文書抜粋:
════════════════════

NEWSポストセブン / 2024年11月8日 7時15分

六代目山口組の司忍組長。今年刊行された「山口組新報」では82歳の誕生日を祝う記事が掲載されていた

 六代目山口組が刊行し、傘下組織に配布している機関紙『山口組新報』。巻頭に掲載される司忍組長の近影、幹部陣の寄稿など山口組の動向がわかる重要資料として警察、メディア関係者のあいだで関心が高い。一方で同紙には、俳句や川柳、さらには傘下組織の地元の名所、名産を紹介するコーナーなどもあり、「組員たちの素顔が知れる」側面もある。

『山口組新報』は司組長になってから発行されるようになった。同紙の制作過程については不透明な部分も多いが、六代目山口組に所属する組員によって組織される“編集部”によって制作されているのは間違いないとみられている。

「もちろんマスコミに流れることも想定しているのだろうが、最高幹部が『組織として恥ずかしくない記事を載せるように』と厳命していると聞く。実際、一流大学出身の組員をはじめ選ばれた組員が制作に携わっているようで、硬い文章ではあるが、しっかりとした記事を載せている」(実話誌記者)

 最新号では“編集部”による「編集後記」が業界内で話題になっている。その文章の冒頭は飲食店などの店舗が新紙幣への対応を迫られるといった内容から始まる。今後さらにキャッシュレス決済が増加するという見通しを提示し、スマホやクレジットカードを原則契約できない組員たちに対して、〈今後現金の効力を発揮できない世の中に対応する事は不可欠となります〉(以下、〈〉内は『山口組新報』より)と注意を呼びかけている。

 文章は続く。高速道路のETCや、産業用ロボットの導入など、現代社会は“コスパ”を重要視し、合理化を求める流れになっていると指摘。人との交流もスマホ一つで完結できる社会については〈物凄く便利で快適な世の中に進化しているという体感があります〉とする一方で、〈その反面に古い物は置き去りになり、やがて忘れられるという連鎖は日本人の心まで奪ってはいないかという疑念を抱いてしまう〉としている。〈社会のアンバランスから生まれる「人間関係の希薄」は古き良き時代に培った「貧しても鈍するな」という日本人独特の美学さえ蝕んでいる〉と、その見解を表明している。

 さらに哲学者・デカルトの名言「我思う、故に我あり」を引き合いに出し、〈直接の人間関係が無く孤独感と思考の低下を生み出しています〉とも書かれていた。

関係性が希薄になるヤクザ

 元来、暴力団は地域に密着して発展を遂げてきた。「編集後記」では当時について〈人々は助け合い喜びを分かち偲び合う(中略)何か心の繋がりを深く感じていた気がします〉と振り返り、暴力団という存在は〈人間性や生き様に重きを置く歴史と文化があります。自分個人を考える時、自分が存在する証明となる〉とし、〈どんな世の中になろうと山口組は山口組であります〉と締めくくられている。

════════════════════

元データ:

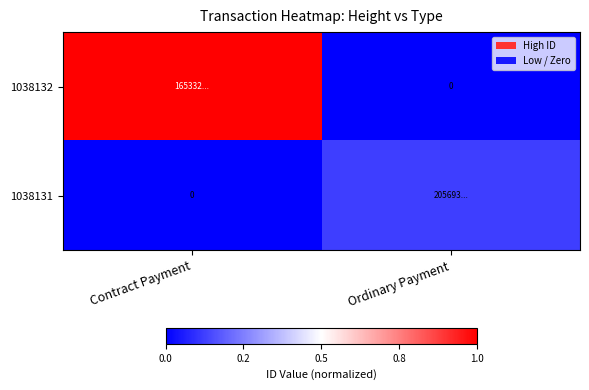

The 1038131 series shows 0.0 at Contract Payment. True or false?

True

════════════════════

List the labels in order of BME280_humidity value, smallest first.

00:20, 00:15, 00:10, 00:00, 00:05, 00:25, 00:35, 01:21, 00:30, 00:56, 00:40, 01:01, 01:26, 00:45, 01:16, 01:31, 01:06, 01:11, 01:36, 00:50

════════════════════

作業内容: 山口組の機関紙についての記事から、「六代目山口組が刊行し、傘下組」を含む語句で始まり「を載せている」(実話誌記者)」で終わる部分を、一字一句変えずに書き写してもらえますか？

本問の解答:
六代目山口組が刊行し、傘下組織に配布している機関紙『山口組新報』。巻頭に掲載される司忍組長の近影、幹部陣の寄稿など山口組の動向がわかる重要資料として警察、メディア関係者のあいだで関心が高い。一方で同紙には、俳句や川柳、さらには傘下組織の地元の名所、名産を紹介するコーナーなどもあり、「組員たちの素顔が知れる」側面もある。

『山口組新報』は司組長になってから発行されるようになった。同紙の制作過程については不透明な部分も多いが、六代目山口組に所属する組員によって組織される“編集部”によって制作されているのは間違いないとみられている。

「もちろんマスコミに流れることも想定しているのだろうが、最高幹部が『組織として恥ずかしくない記事を載せるように』と厳命していると聞く。実際、一流大学出身の組員をはじめ選ばれた組員が制作に携わっているようで、硬い文章ではあるが、しっかりとした記事を載せている」(実話誌記者)